Configure the URL for the DevOps Prediction Engine service that you started above and the database connection details. The archiving database must be accessible from the DevOps Prediction Engine docker container with those details.

  1. Restart the XL Release server. Check the XL Release log files for the following lines:
INFO  c.x.x.p.p.s.ReleasePredictionService - Will start building prediction models every PT4H after PT4H
INFO  c.x.x.p.p.s.ReleasePredictionService - Connected to DevOpsML at https://my-docker-host:4321: version 0.0.6, hostname my-docker-host
  1. After the initial start, you must trigger the model training to enable the DevOps Prediction Engine service to make predictions. You will see errors in the DevOps Prediction Engine logs. Execute the following POST request with a user with admin permissions in XL Release:
curl --user admin --request POST 'https://xl-release-host/api/predictions/train'

This command starts training the models. The duration of this operation can be higher than ten minutes. Monitor the logs for the progress and result. If an issue occurs, check the DevOps Prediction Engine logs to find the cause. You can find the logs by executing the command docker logs <container ID> or by checking the log files from the Docker-mounted volume as described above.

  1. Open any template or release in the XL Release UI.
  2. Go to the predictions page to see the predictions.

For more information about using the risk prediction module, see Using the XL Release Risk Prediction module.

Operation

XL Release availability or performance does not depend on the DevOps Prediction Engine service. If the Docker image becomes unavailable:

  • The new risk assessments will be marked as “OK”, and in the log files there will be a warning printed.
  • When opening the Risk Forecast page you will see a message that the risk prediction are not available.
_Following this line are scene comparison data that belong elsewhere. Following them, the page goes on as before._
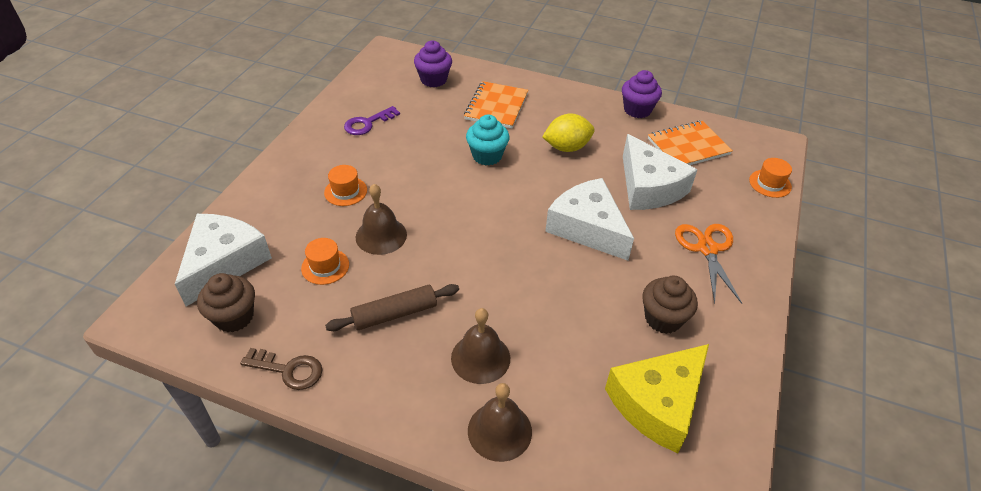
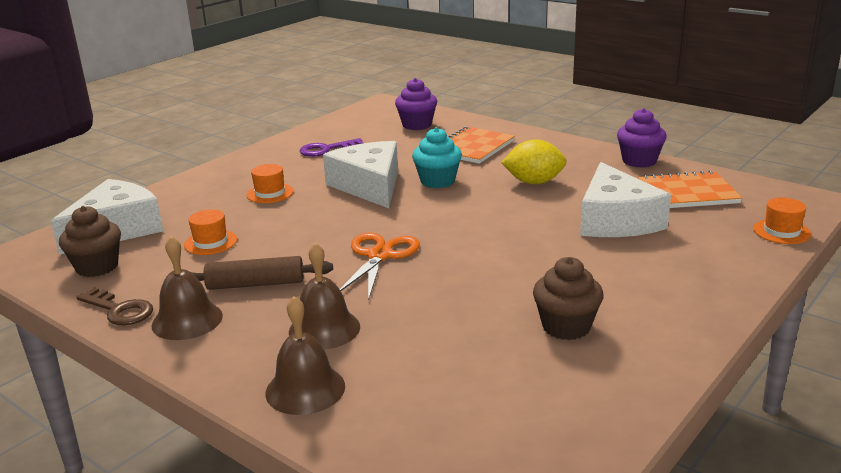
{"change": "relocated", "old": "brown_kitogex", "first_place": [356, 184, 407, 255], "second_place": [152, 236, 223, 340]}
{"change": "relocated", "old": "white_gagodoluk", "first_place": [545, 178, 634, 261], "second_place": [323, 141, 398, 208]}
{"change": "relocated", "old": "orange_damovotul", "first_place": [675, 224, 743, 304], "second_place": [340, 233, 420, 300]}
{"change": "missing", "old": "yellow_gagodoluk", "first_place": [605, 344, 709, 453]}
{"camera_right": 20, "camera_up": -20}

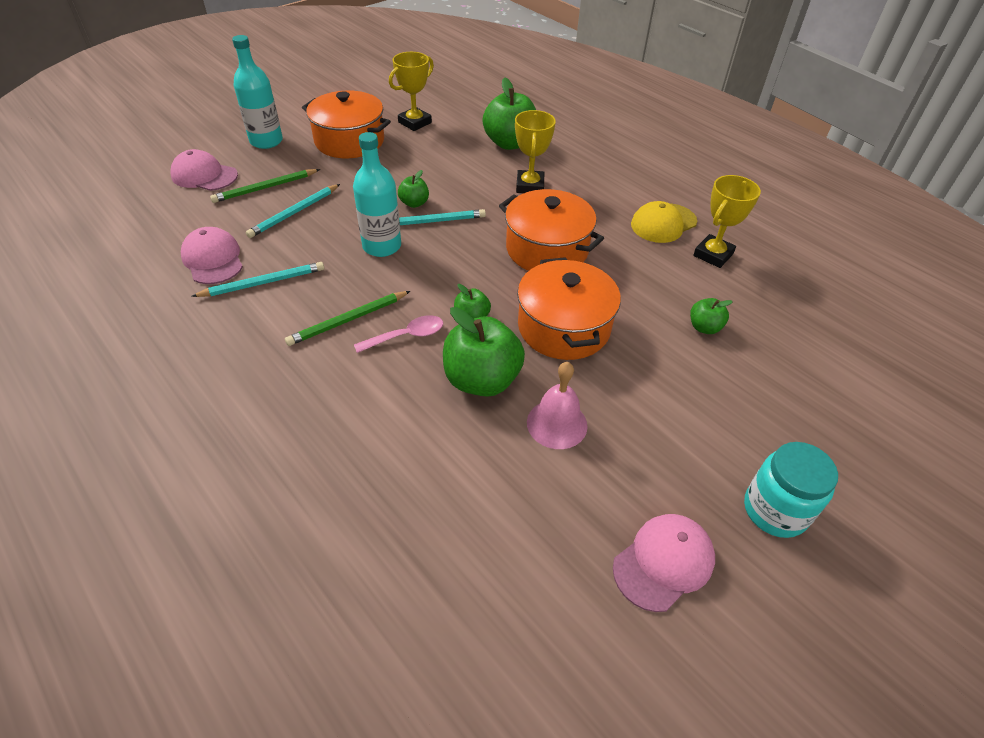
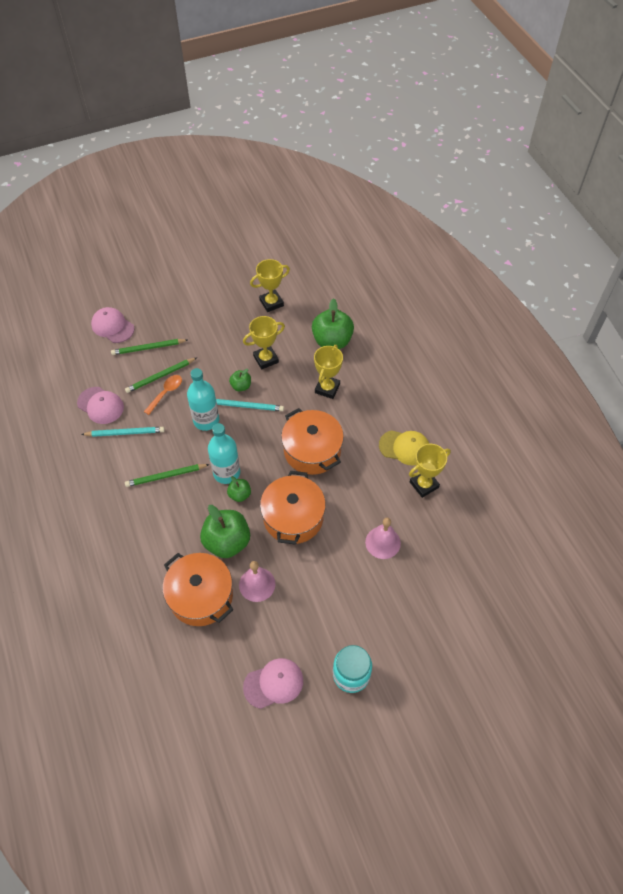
{"change": "spun", "old": "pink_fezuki", "first_place": [181, 227, 243, 284], "second_place": [77, 387, 124, 424], "degrees": 135}
{"change": "colour", "old": "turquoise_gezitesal", "new": "green_gezitesal", "first_place": [246, 184, 340, 238], "second_place": [125, 358, 196, 393]}
{"change": "appeared", "new": "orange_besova", "second_place": [144, 375, 182, 415]}
{"change": "relocated", "old": "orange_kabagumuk", "first_place": [302, 91, 391, 158], "second_place": [163, 553, 233, 626]}
{"change": "relocated", "old": "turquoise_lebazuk", "first_place": [232, 35, 283, 149], "second_place": [208, 423, 240, 484]}
{"change": "appeared", "new": "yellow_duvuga", "second_place": [243, 316, 285, 369]}
{"change": "exchanged", "old": "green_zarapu", "new": "pink_kitogex", "first_place": [690, 298, 733, 334], "second_place": [365, 518, 401, 559]}
{"change": "spun", "old": "yellow_fezuki", "first_place": [631, 201, 697, 243], "second_place": [379, 430, 429, 465], "degrees": -150}
{"change": "missing", "old": "pink_besova", "first_place": [354, 315, 443, 353]}
{"camera_right": 20, "camera_up": 10}

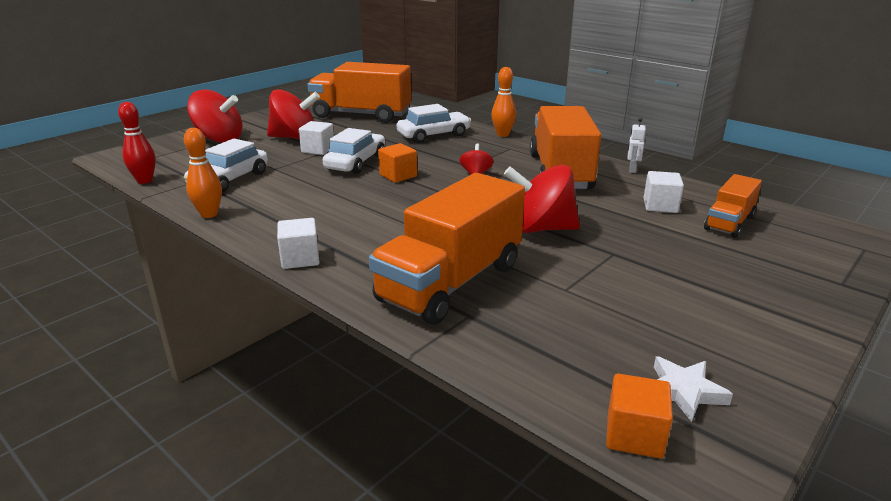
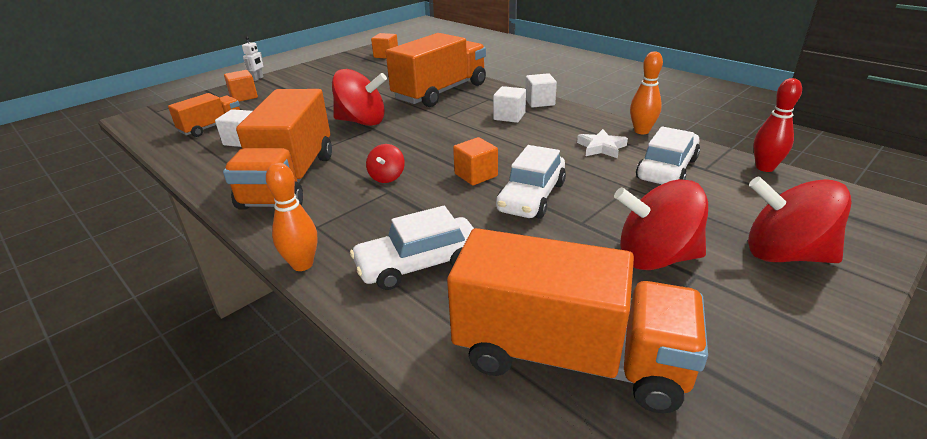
{"change": "appeared", "new": "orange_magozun", "second_place": [224, 70, 258, 102]}
{"change": "relocated", "old": "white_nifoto", "first_place": [628, 118, 646, 173], "second_place": [242, 36, 264, 81]}
{"change": "relocated", "old": "white_magozun", "first_place": [299, 121, 334, 155], "second_place": [493, 86, 526, 123]}
{"change": "relocated", "old": "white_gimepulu", "first_place": [654, 356, 733, 422], "second_place": [577, 129, 628, 158]}
{"camera_right": -175, "camera_up": 5}

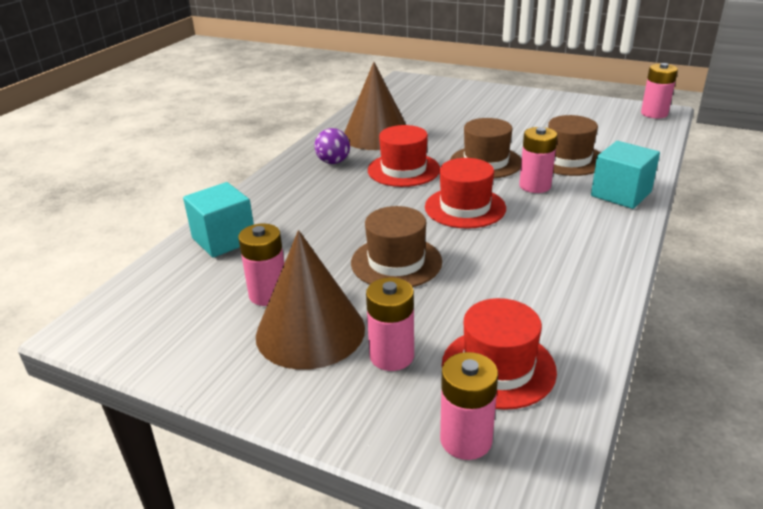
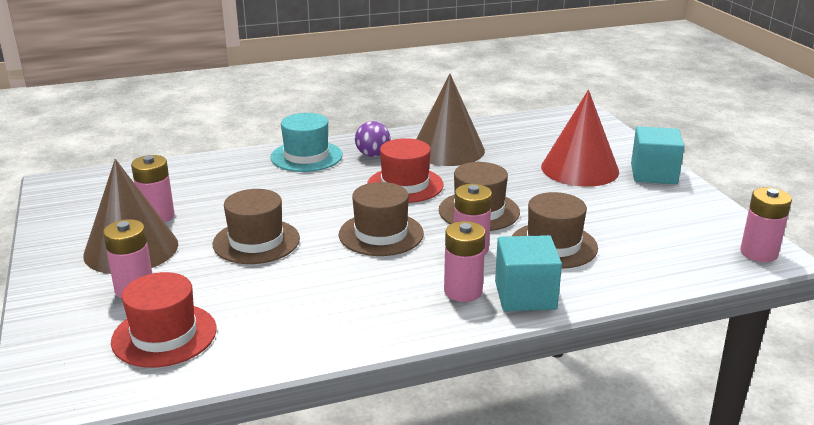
{"change": "appeared", "new": "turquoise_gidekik", "second_place": [270, 113, 342, 172]}
{"change": "colour", "old": "red_gidekik", "new": "brown_gidekik", "first_place": [425, 158, 506, 229], "second_place": [339, 182, 424, 256]}
{"change": "relocated", "old": "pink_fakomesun", "first_place": [440, 352, 498, 460], "second_place": [444, 221, 486, 302]}
{"change": "appeared", "new": "red_kifegekul", "second_place": [541, 90, 619, 187]}
{"change": "relocated", "old": "turquoise_magozun", "first_place": [183, 182, 254, 258], "second_place": [631, 126, 684, 184]}
{"camera_right": 45, "camera_up": -5}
The model will be automatically retrained with the specified periodicity. Retraining is needed so that newly archived releases will be taken into account when doing predictions. We recommend to retrain it every week, and not more often than once a day. It is configured by two settings in the xl-release.conf file:

  • xl.plugin.riskPredictions.modelBuildPeriod: the periodicity of retraining the model; for example 14 days. The period starts when XL Release server has started, so if you have started it on Monday midday, then the model will start training in two weeks on Monday midday.
  • xl.plugin.riskPredictions.modelBuildInitialDelay: the period of time after the XL Release server starts when the model should be trained for the first time. If you set it for example to 1 minute then on every (re)start of XL Release it will almost immediately start training the models.

Security

The Docker service is available through a simple HTTP connection which is not encrypted and does not require authentication. If the DevOps Prediction Engine service is accessible from sources other than the XL Release server in your installation, ensure that you configure an HTTPS reverse proxy with authentication.

The pipeline file currently has the format *.pkl. This is a serialized Python class which contains the trained model. The information that you can get from that file includes:

  • IDs of releases and tasks from your XL Release archive
  • Numbers of tasks of different types in every release

Note: You cannot obtain the values of titles, descriptions, input properties and so on through the service, as they are all hashed during the training process. Passwords are not stored in the XL Release archive, so they cannot be passed or used in the DevOps Prediction Engine service.